"Hacked" by Baiduspider and YandexMetrika
January 13, 2017 #aws #xray #security #monitoring
Earlier this week, I was investigating the preview of AWS X-Ray – Distributed Tracing System and got quite a scare. After I deployed my sample app to AWS Elastic Beanstalk, I went into the AWS X-Ray Console to look at my trace data and saw more domain names listed than just the dev-env.3tp23hiz9p.us-east-1.elasticbeanstalk.com
I was expecting - including at least one domain that is NSFW!
I got scared we had been hacked! I started doing a nslookup on those domain names, trying to track down the IP address so I could find the EC2 instance and kill it. All of these domains pointed to the same set of IPs and looked to be hosted by a company named wix.com that also uses AWS.
www.allbione.com canonical name = www18.wixdns.net.
www18.wixdns.net canonical name = premium.42.wix.com.
premium.42.wix.com canonical name = dispatchers-premium-693024781.us-east-1.elb.amazonaws.com.
Name: dispatchers-premium-693024781.us-east-1.elb.amazonaws.com
Address: 52.21.74.6
Name: dispatchers-premium-693024781.us-east-1.elb.amazonaws.com
Address: 52.72.254.231
Name: dispatchers-premium-693024781.us-east-1.elb.amazonaws.com
Address: 107.23.215.71
I couldn’t find the servers; I couldn’t figure out what was going on; I needed some help. Luckily, I saw my boss was also working late so I started a online conversation.

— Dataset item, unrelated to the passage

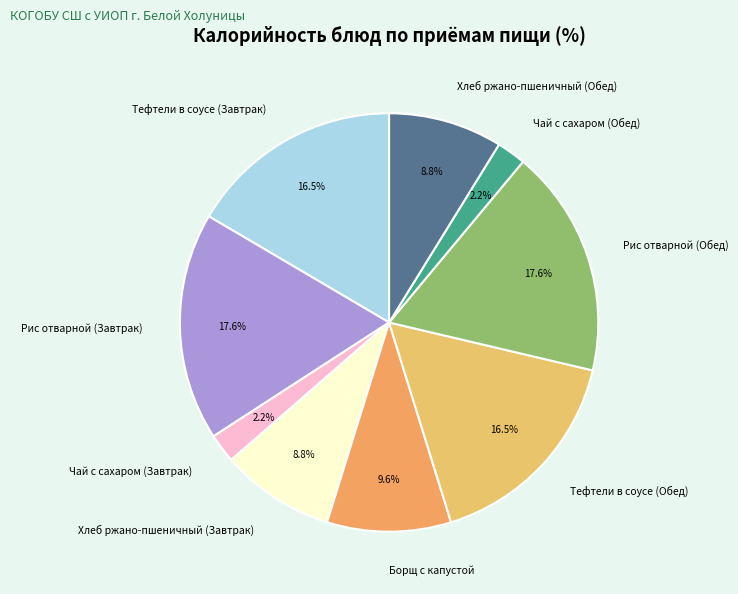

Does any single category account for the majority?

No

We looked at the API activity history in Cloud Trail and didn’t find any evidence. Eventually, he noticed the incoming IPs and we looked at the access logs. In addition to my Mac, we saw traffic from Baiduspider and YandexMetrika.
172.31.11.216 - - \[11/Jan/2017:23:51:11 +0000\] "GET / HTTP/1.1" 200 13 "-" "Mozilla/5.0 (compatible; Baiduspider/2.0; +http://www.baidu.com/search/spider.html)" "180.76.15.7"
172.31.11.216 - - \[11/Jan/2017:23:51:27 +0000\] "GET /?count=7 HTTP/1.1" 304 0 "-" "Mozilla/5.0 (Macintosh; Intel Mac OS X 10\_10\_5) AppleWebKit/537.36 (KHTML, like Gecko) Chrome/55.0.2883.95 Safari/537.36" "198.179.137.210"
172.31.11.216 - - \[11/Jan/2017:23:58:51 +0000\] "GET / HTTP/1.1" 200 13 "-" "Mozilla/5.0 (compatible; Baiduspider/2.0; +http://www.baidu.com/search/spider.html)" "220.181.108.113"
172.31.11.216 - - \[12/Jan/2017:00:01:45 +0000\] "GET / HTTP/1.1" 200 13 "-" "Mozilla/5.0 (compatible; YandexMetrika/2.0; +http://yandex.com/bots mtmon01i.yandex.ru)" "37.9.118.28"
172.31.11.216 - - \[12/Jan/2017:00:06:47 +0000\] "GET / HTTP/1.1" 200 13 "-" "Mozilla/5.0 (compatible; Baiduspider/2.0; +http://www.baidu.com/search/spider.html)" "123.125.71.97"
Mystery solved. It appears that these spiders and bots didn’t have updated DNS records, and the external IP that AWS assigned my web app must have previously been used by the wix.com hosting platform. They were just trying to reindex the web based on outdated info. My web app was a victim of mistaken identity, not elite hackers from China and Russia.
Because this was for a simple test, I had used The Elastic Beanstalk Command Line Interface (EB CLI) to make things easy and let it pick the defaults. This created a security group that allowed anyone to connect to port 80 - as you would expect for a public web site. However, since this was only a test for me, I updated the incoming rule only to allow my IP range. This stopped the extra log entries from being created.
So, why am I posting this since getting “hacked” by a web spider doesn’t contribute to my “street cred” very much?
- A reminder that you can’t control external traffic and as soon as something appears on the internet, it will be found. Everything from our sandbox testing to our production systems needs to understand this and plan for it.
- A realization that at the time I was a bit unclear of what to do next if this had been hackers. I am going to follow up internally on this topic.